Bien que ces critiques provoquent des tensions avec Rome, elles ne provoquent pas de rupture au sein de la chrétienté occidentale.

2

Le rôle de Luther

Luther (1483 − 1546) est un moine allemand qui critique la vente des indulgences et rentre progressivement en rupture avec l'Église de Rome :

  • Il publie en 1517 95 thèses qui critiquent la vente des indulgences.
  • Ce texte est abondamment imprimé et devient un succès.
  • Luther est excommunié par le Pape en 1521.
  • Une nouvelle Église appliquant les principes de Luther est fondée : l'Église protestante.

Luther s'appuie uniquement sur la Bible et enlève, dans la pratique religieuse, tout ce qui ne figure pas dans les textes :

  • Il est impossible de faire des actions (des œuvres) pour gagner son paradis, seule la foi peut le permettre. Il défend la "justification par la foi seule".
  • Il remet en cause le rôle de la hiérarchie ecclésiastique et de son statut d'intermédiaire entre les hommes.
  • Les pasteurs sont en charge de l'encadrement des communautés chrétiennes. Contrairement aux prêtres, ils peuvent se marier.
  • La Bible est traduite en allemand. En effet le latin est abandonné afin qu'elle devienne accessible à tous. Le croyant établit un contact personnel avec Dieu par la lecture des textes saints.
  • Luther ne maintient que deux sacrements : le baptême et la communion.
  • Les demandes d'intercession auprès des saints et de la Vierge sont arrêtées.
3

Les autres réformes protestantes

Après la naissance du luthéranisme, d'autres courants protestants se développent.
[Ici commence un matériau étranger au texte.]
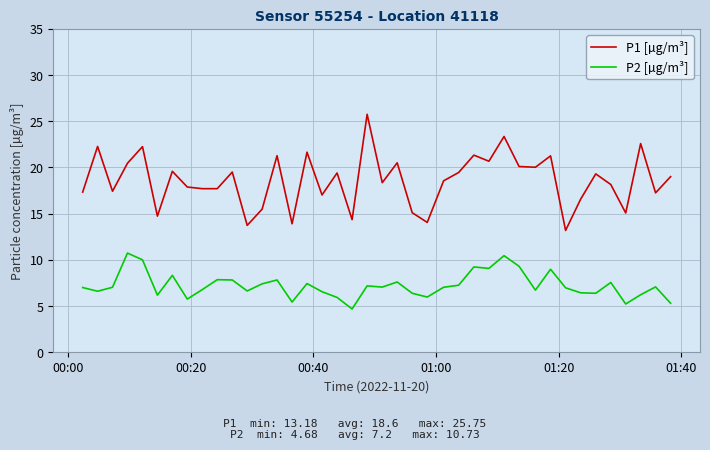

Which series has the largest range (max minus min)?

P1 [µg/m³]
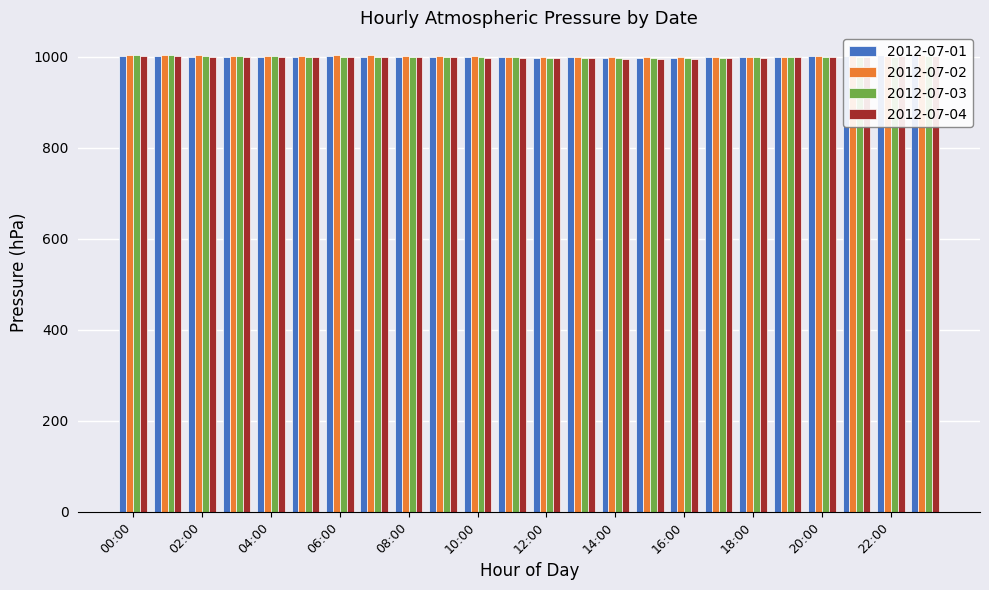

Where does the 2012-07-04 series first go above 999?

00:00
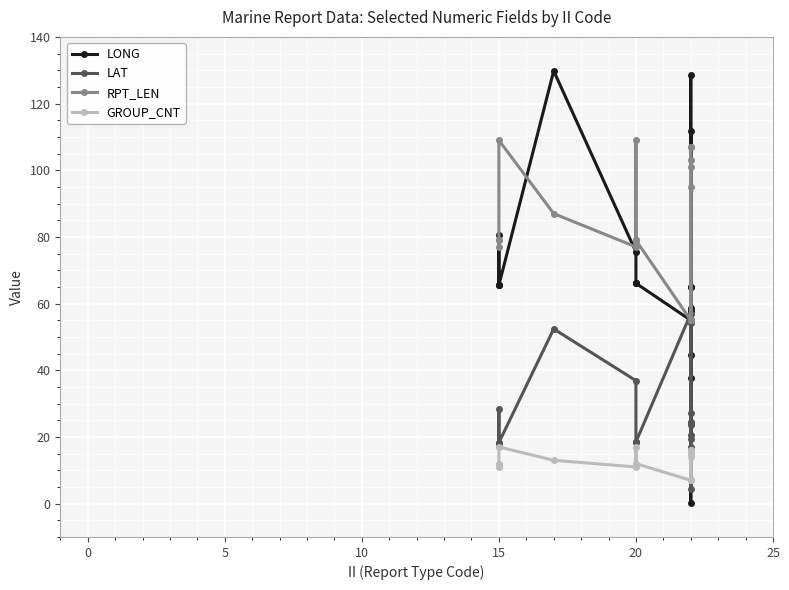

How many values in the LAT series exceed 23?

10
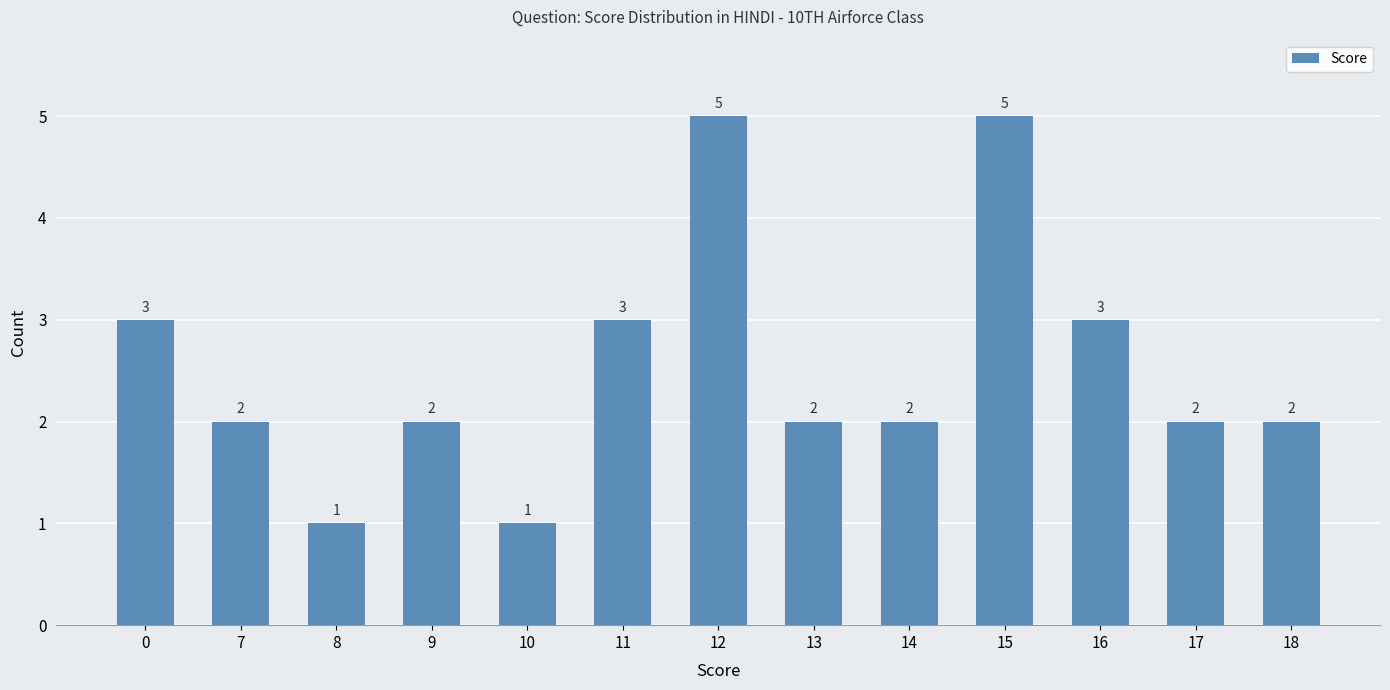

What is the minimum value shown in the chart?

1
  • Zwingli réforme la cité-état de Zurich. Il critique notamment la croyance traditionnelle dans la présence du Christ lors de l'eucharistie.
  • Calvin instaure un nouveau courant protestant à Genève.
  • Il prône un respect de la Bible plus strict que Luther.
  • Au contraire de Luther, il pense que la seule foi ne suffit pas pour gagner son Salut.
  • Pour Calvin, iront au paradis ceux qui ont été choisis par Dieu. C'est la théorie de la prédestination.
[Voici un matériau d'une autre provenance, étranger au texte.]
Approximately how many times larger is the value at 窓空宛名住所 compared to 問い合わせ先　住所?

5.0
En Angleterre, une nouvelle Église protestante apparaît sous l'impulsion d'Henri VIII :

  • Henri VIII est en conflit avec le Pape.
  • Henri VIII rompt avec Rome et fonde l'Église anglicane.
  • Il est le chef de l'Église.
  • Dans la pratique religieuse, l'Église anglicane reste proche de l'Église catholique.
B

La réaction catholique

1

La lutte contre les protestants

Le Pape réprime les protestants :

  • Il rétablit le tribunal de l'Inquisition qui poursuit les protestants.
  • Il interdit les livres jugés dangereux qu'il réportorie dans un Index.
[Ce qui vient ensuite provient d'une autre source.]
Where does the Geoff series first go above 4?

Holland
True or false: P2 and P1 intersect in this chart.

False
La Compagnie de Jésus est fondée par Ignace de Loyola pour défendre la foi catholique :

  • Les membres de la Compagnie de Jésus sont les Jésuites.
  • Ils luttent contre le protestantisme.
  • Ils développent l'enseignement par la fondation de collèges.
  • Ils accomplissent des missions de prédication dans le monde entier.
  • Ils encouragent la charité.
2

Le concile de Trente

Le Pape veut réaffirmer le dogme catholique et son autorité. En 1545, le Pape Paul III réunit un concile à Trente, en Italie, qui dure jusqu'en 1563 :

  • Le concile condamne les réformes protestantes.
  • Le Pape et le clergé restent les intermédiaires entre Dieu et les hommes.
  • Le Salut s'obtient par la foi mais aussi par les actions.
  • Les sept sacrements sont maintenus.
  • Un effort est réalisé dans l'éducation des prêtres.
C

L'Europe divisée

1

Des conflits religieux

De nombreux conflits éclatent entre les protestants et les catholiques en Europe :

  • Les régions protestantes des Pays-Bas espagnols se libèrent du roi catholique d'Espagne. Elles fondent les Provinces-Unies en 1579, après une répression très sanglante de la part de l'Espagne.
  • En France, les guerres de religion ravagent le royaume pendant 40 ans de 1562 à 1598.
  • De 1618 à 1648, la guerre de Trente ans entre protestants et catholiques touche le Saint Empire romain germanique.
2

Les paix de religion

Les souverains européens confrontés à ces conflits signent des traités de paix qui essaient de composer avec cette diversité religieuse :

  • En Allemagne, la paix d'Augsbourg en 1555 reconnaît et accepte la division religieuse de l'Empire.
  • En France, l'édit de Nantes de 1598 autorise le protestantisme.

Cependant, les guerres religieuses ne cessent pas pour autant et l'Europe apparaît profondément divisée aux XVIe et XVIIe siècles.